▸ **Questions on the material**
1. According to the passage on Facebook and the metaverse, how many iterations did it take for HTML to hit a sweet spot?
2. Decide whether each statement agrees with the passage on Facebook and the metaverse, answering yes or no and quoting the deciding words: (a) Tim Sweeney's talk was given at SIGGRAPH in 2019. (b) The web is based on JSON. (c) A workable standard for social graphs already exists.
3. From the passage on Facebook and the metaverse, output the portion starting with "When people are" and going on through "to be equal.".

** Opening Exercise passage block **

Why does Facebook want to be involved with something called The Metaverse? None of Facebook’s own statements really answer the question, but Tim Sweeney’s 2019 SIGGRAPH talk may shed some light.
Facebook is a company that focuses a lot on its competitors, and they have the resources to enter new markets and copy features.
Facebook has added disappearing stories, game streaming, a Facebook Portal that looks a lot like Amazon’s Echo Show, online dating, “checking in,” Facebook Workplace, and Facebook glasses (Ray-Ban Stories) that look a lot like Snapchat’s Spectacles.
In the SIGGRAPH talk, Sweeney directly criticises Facebook several times. He puts forward the concept of the metaverse as a better alternative to closed platforms like Facebook and hopes to avoid the problems with curation that social media networks have had.
Executives at Facebook, focused on competitors like they are, probably saw this talk. Facebook copies its competitors even when it doesn’t make sense, like with the glasses. They can afford to.
Below, each audio clip from Tim Sweeney’s 2019 SIGGRAPH talk is followed by a brief summary.
Audio Highlights and Paraphrased Summaries
In creator-centric games like Minecraft or Roblox, some or all of the game’s content is created by the community itself.
When people are playing Fortnite, they’re spending a lot of their time just chatting, emoting and hanging out in the lobby between sessions. But this is not the metaverse. Nobody really knows what the metaverse is.
The purpose of this talk is to try to say what the metaverse is, and establish what building blocks are necessary.
A definition of the metaverse needs to exclude DOOM and Halo. Players being able to create is a critical part.
Creating isn’t enough, because creating quality content costs a lot of money. So the metaverse must have an economy that’s open for players to participate in.
Creating and sharing in an open economy is a potential invitation for a corporate dystopia. One company sucks all the money out, and has the unilateral right to decide what can and should be seen. So that’s not enough. Participants need to be equal.
The web is based on DOM. This is loosely equivalent to the 3D scene graph in modern games.
The web is complicated.
Future 3D standards will be even more complicated, but it doesn’t all need to happen at once.
Candidate standards exist already for scene graphs, shading, materials, geometry, and so on.
It took five iterations for HTML to hit a sweet spot.
JSON and XML don’t solve the core problem. A simpler and more definitive format, for any datatype that could conceivably exist in any system, with no need for schema.
File format issues come to the fore with huge sets of user-created objects and scripts, it’s expected that they can move between servers, software products, and engines.
There is no workable standard for social graphs. Facebook found it more profitable if they didn’t open their graphs up to other people.

** Closing Exercise passage block **
** Opening Excerpted records block **

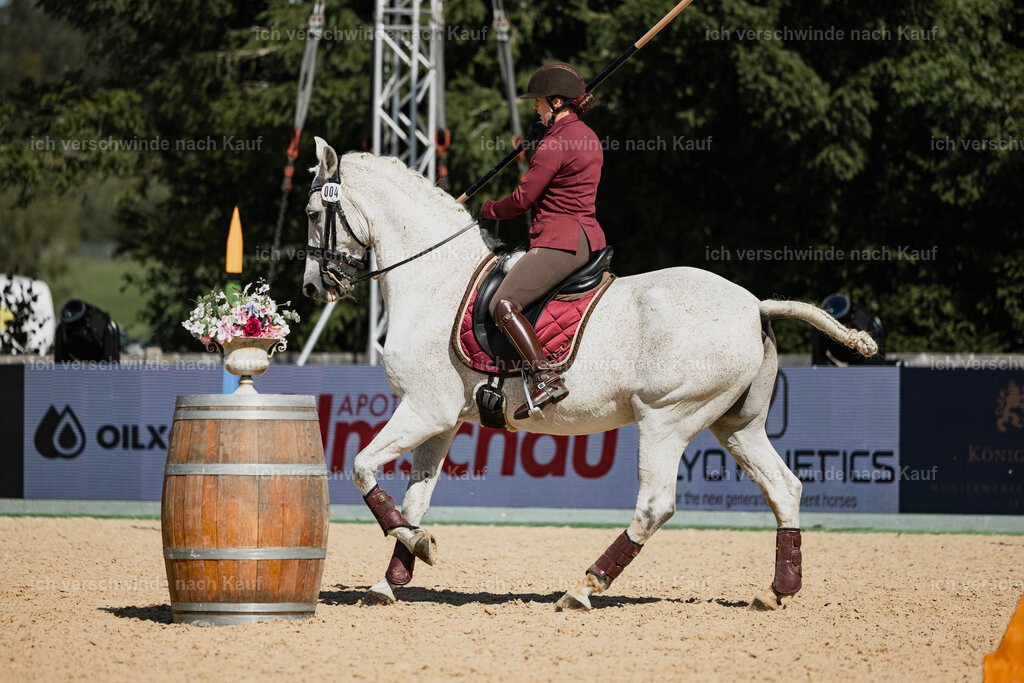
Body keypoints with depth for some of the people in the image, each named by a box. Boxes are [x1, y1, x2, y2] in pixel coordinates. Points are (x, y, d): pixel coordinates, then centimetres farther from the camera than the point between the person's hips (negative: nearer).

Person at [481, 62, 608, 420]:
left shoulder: (555, 144, -15)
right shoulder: (588, 138, 15)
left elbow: (524, 198, -12)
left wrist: (491, 209, 6)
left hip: (560, 240, -11)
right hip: (589, 238, 11)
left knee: (503, 304, -20)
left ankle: (545, 378, -33)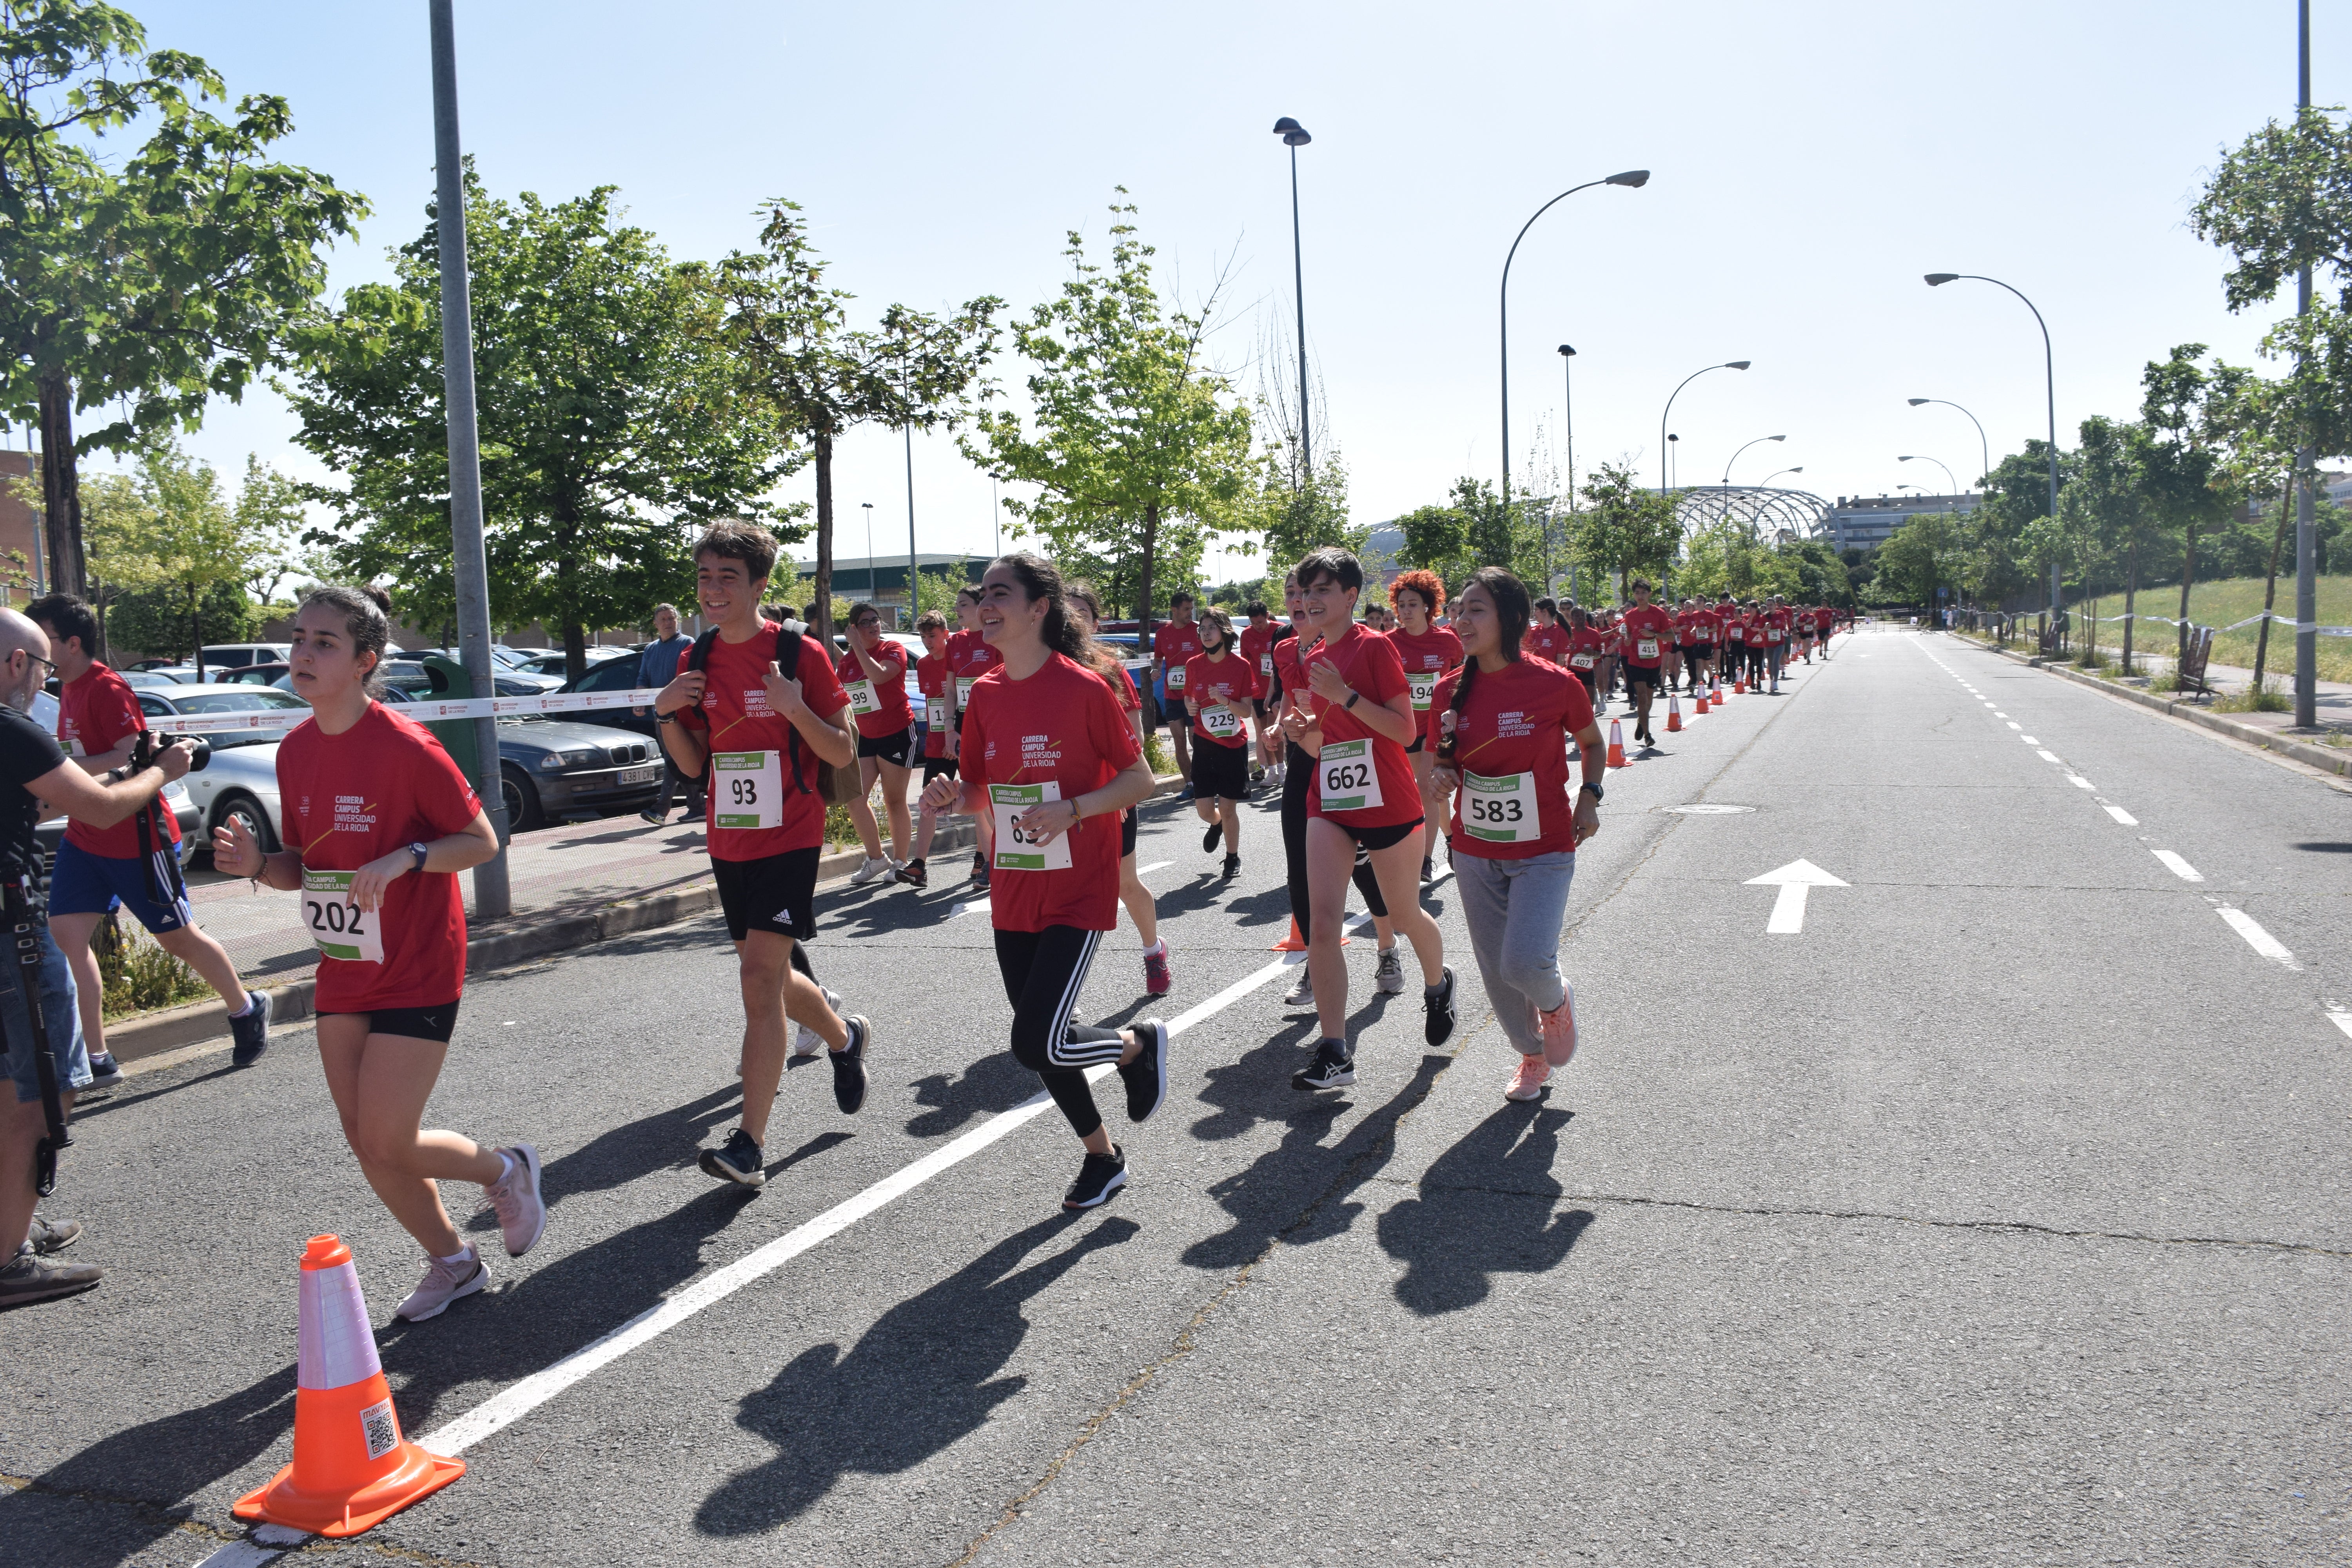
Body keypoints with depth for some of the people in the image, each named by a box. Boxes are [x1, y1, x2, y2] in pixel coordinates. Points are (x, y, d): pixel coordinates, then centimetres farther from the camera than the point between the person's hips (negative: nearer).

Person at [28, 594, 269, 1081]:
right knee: (64, 935, -1)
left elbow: (131, 756, -25)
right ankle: (95, 1058, 3)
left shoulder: (106, 688, -17)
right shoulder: (67, 688, 11)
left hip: (133, 836, -9)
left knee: (177, 935, 5)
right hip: (84, 836, 9)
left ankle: (246, 1009, 27)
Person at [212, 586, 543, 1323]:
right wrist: (257, 866, -8)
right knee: (366, 1145, 11)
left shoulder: (406, 747, -18)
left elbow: (482, 841, -12)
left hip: (416, 973, -7)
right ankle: (452, 1262, 32)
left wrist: (405, 859, -27)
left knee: (387, 1145, -6)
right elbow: (306, 866, 12)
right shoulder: (295, 749, 3)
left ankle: (505, 1170, 24)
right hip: (342, 975, 7)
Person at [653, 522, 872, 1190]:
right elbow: (693, 764, 12)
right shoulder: (697, 660, 6)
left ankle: (750, 1145, -10)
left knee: (760, 978, -14)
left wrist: (793, 707, -24)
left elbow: (843, 754, -9)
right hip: (728, 841, 6)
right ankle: (846, 1038, 46)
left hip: (788, 839, -6)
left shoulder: (800, 654, -10)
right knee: (769, 977, 17)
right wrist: (667, 713, -6)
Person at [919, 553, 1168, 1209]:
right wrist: (953, 794, -9)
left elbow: (1140, 780, -9)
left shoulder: (1082, 688, -13)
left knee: (1038, 1043, -14)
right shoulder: (985, 694, 4)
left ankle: (1139, 1045, 17)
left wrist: (1073, 810, -23)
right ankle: (1102, 1156, 35)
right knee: (1042, 1042, 12)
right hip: (1013, 896, 6)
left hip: (1078, 892, -6)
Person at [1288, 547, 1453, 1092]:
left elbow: (1404, 729, -17)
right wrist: (1301, 729, -4)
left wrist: (1344, 694, -23)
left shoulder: (1375, 647, -10)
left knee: (1404, 914, 14)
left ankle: (1438, 984, 47)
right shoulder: (1315, 660, 10)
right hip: (1330, 805, 5)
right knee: (1322, 923, -10)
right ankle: (1335, 1053, -9)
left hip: (1388, 805, -5)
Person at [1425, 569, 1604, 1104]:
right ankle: (1533, 1056, 38)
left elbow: (1592, 743, 7)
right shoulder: (1451, 691, -4)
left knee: (1525, 962, -20)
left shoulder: (1555, 685, -12)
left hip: (1544, 850, -4)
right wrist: (1442, 777, -12)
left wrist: (1589, 796, -8)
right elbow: (1440, 763, 10)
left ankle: (1556, 1002, 18)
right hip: (1475, 853, 4)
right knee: (1496, 973, 10)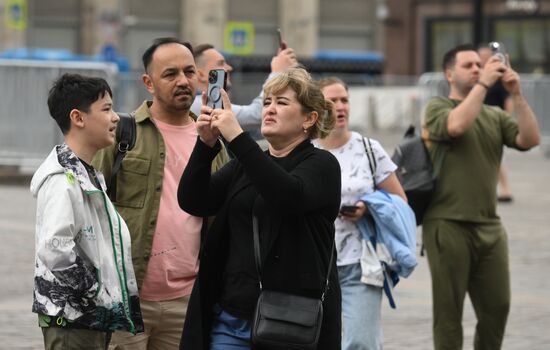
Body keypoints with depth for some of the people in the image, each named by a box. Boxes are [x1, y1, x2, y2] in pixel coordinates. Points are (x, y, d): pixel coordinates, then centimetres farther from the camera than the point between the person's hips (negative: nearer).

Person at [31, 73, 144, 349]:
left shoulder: (88, 174, 15)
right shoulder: (62, 179, -17)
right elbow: (54, 248, -28)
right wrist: (98, 294, -19)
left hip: (95, 315, 10)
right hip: (71, 317, -10)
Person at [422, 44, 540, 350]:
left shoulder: (495, 116, 14)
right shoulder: (438, 107, 1)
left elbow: (530, 139, -1)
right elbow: (456, 125, -22)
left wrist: (517, 94, -9)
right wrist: (483, 84, -18)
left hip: (490, 226, 5)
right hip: (448, 224, -5)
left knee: (497, 306, 6)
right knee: (449, 310, 1)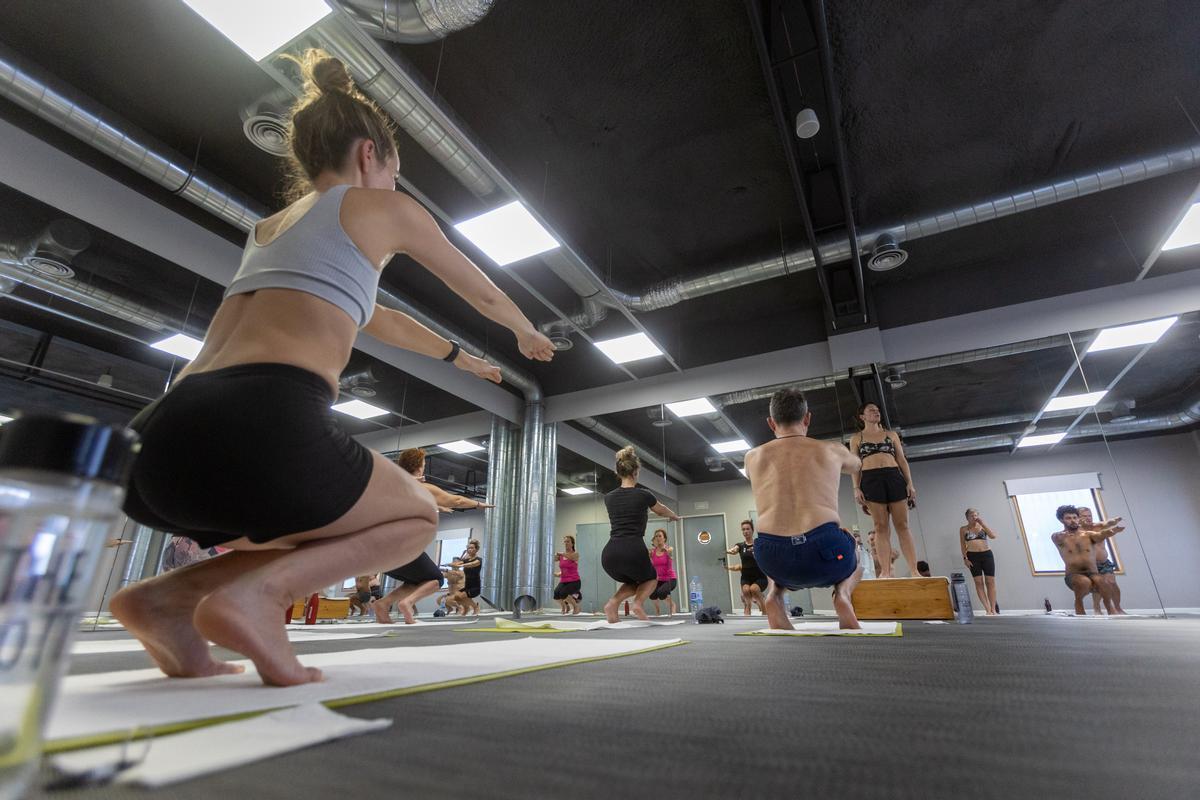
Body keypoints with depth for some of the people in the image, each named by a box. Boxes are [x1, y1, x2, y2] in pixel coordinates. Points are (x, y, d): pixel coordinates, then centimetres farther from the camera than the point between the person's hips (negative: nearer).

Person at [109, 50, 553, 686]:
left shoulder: (269, 225, 31)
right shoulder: (384, 208, 12)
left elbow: (375, 319, 43)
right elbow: (483, 294, 25)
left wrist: (458, 357, 55)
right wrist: (526, 333, 47)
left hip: (160, 436, 8)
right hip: (263, 425, -8)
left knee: (321, 539, 33)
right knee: (416, 517, 19)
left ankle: (170, 596, 7)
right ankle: (252, 593, -7)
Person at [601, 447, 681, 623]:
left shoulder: (609, 497, 12)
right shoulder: (643, 495, 2)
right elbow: (661, 511, 25)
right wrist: (674, 516, 49)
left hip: (609, 555, 4)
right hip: (633, 552, -4)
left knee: (635, 581, 32)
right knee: (651, 578, 30)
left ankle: (613, 603, 5)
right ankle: (638, 604, 0)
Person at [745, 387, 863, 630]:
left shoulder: (753, 457, 16)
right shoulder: (832, 450, 15)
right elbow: (858, 467, 41)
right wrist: (858, 491, 65)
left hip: (773, 560, 1)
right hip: (824, 552, -1)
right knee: (854, 551, 37)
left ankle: (775, 594, 12)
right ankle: (842, 593, 7)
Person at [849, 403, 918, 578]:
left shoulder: (891, 434, 19)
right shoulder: (856, 438, 14)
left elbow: (902, 460, 14)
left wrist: (910, 483, 2)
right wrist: (856, 488, -4)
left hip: (894, 478, 2)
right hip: (871, 480, -2)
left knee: (902, 525, -3)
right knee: (881, 527, -5)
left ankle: (914, 571, -5)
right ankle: (886, 571, -7)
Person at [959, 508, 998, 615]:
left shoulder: (983, 526, 9)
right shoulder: (963, 529, 6)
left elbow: (993, 536, -8)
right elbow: (962, 545, 5)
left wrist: (983, 523, -9)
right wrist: (965, 558, -4)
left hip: (987, 554, 1)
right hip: (972, 556, -1)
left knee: (990, 582, 0)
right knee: (979, 582, -4)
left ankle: (993, 609, 8)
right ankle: (988, 610, -1)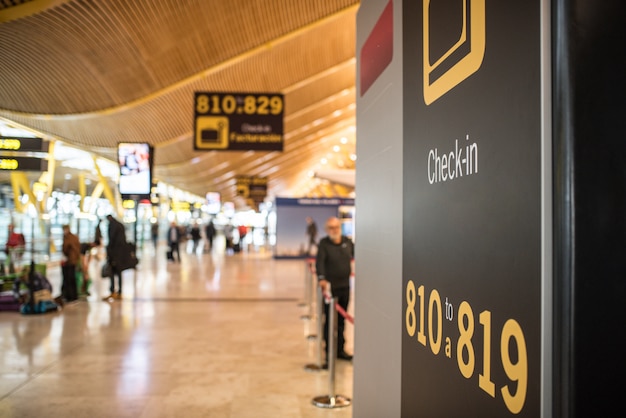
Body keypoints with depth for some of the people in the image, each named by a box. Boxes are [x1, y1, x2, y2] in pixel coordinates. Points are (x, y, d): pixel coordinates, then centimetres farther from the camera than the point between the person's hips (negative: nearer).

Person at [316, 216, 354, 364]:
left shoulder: (347, 242, 5)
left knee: (341, 320, 13)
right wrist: (321, 278, -36)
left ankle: (340, 349, 23)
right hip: (330, 287, -5)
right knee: (329, 320, 2)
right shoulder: (323, 243, -9)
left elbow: (356, 255, 21)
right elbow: (319, 261, -22)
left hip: (345, 286, 5)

** Closing Excerpted records block **

▸ **Activity answers**
1. Five iterations.

2.
(a) Yes: "Tim Sweeney’s 2019 SIGGRAPH talk"
(b) No: "The web is based on DOM."
(c) No: "There is no workable standard for social graphs."

3.
When people are playing Fortnite, they’re spending a lot of their time just chatting, emoting and hanging out in the lobby between sessions. But this is not the metaverse. Nobody really knows what the metaverse is.
The purpose of this talk is to try to say what the metaverse is, and establish what building blocks are necessary.
A definition of the metaverse needs to exclude DOOM and Halo. Players being able to create is a critical part.
Creating isn’t enough, because creating quality content costs a lot of money. So the metaverse must have an economy that’s open for players to participate in.
Creating and sharing in an open economy is a potential invitation for a corporate dystopia. One company sucks all the money out, and has the unilateral right to decide what can and should be seen. So that’s not enough. Participants need to be equal.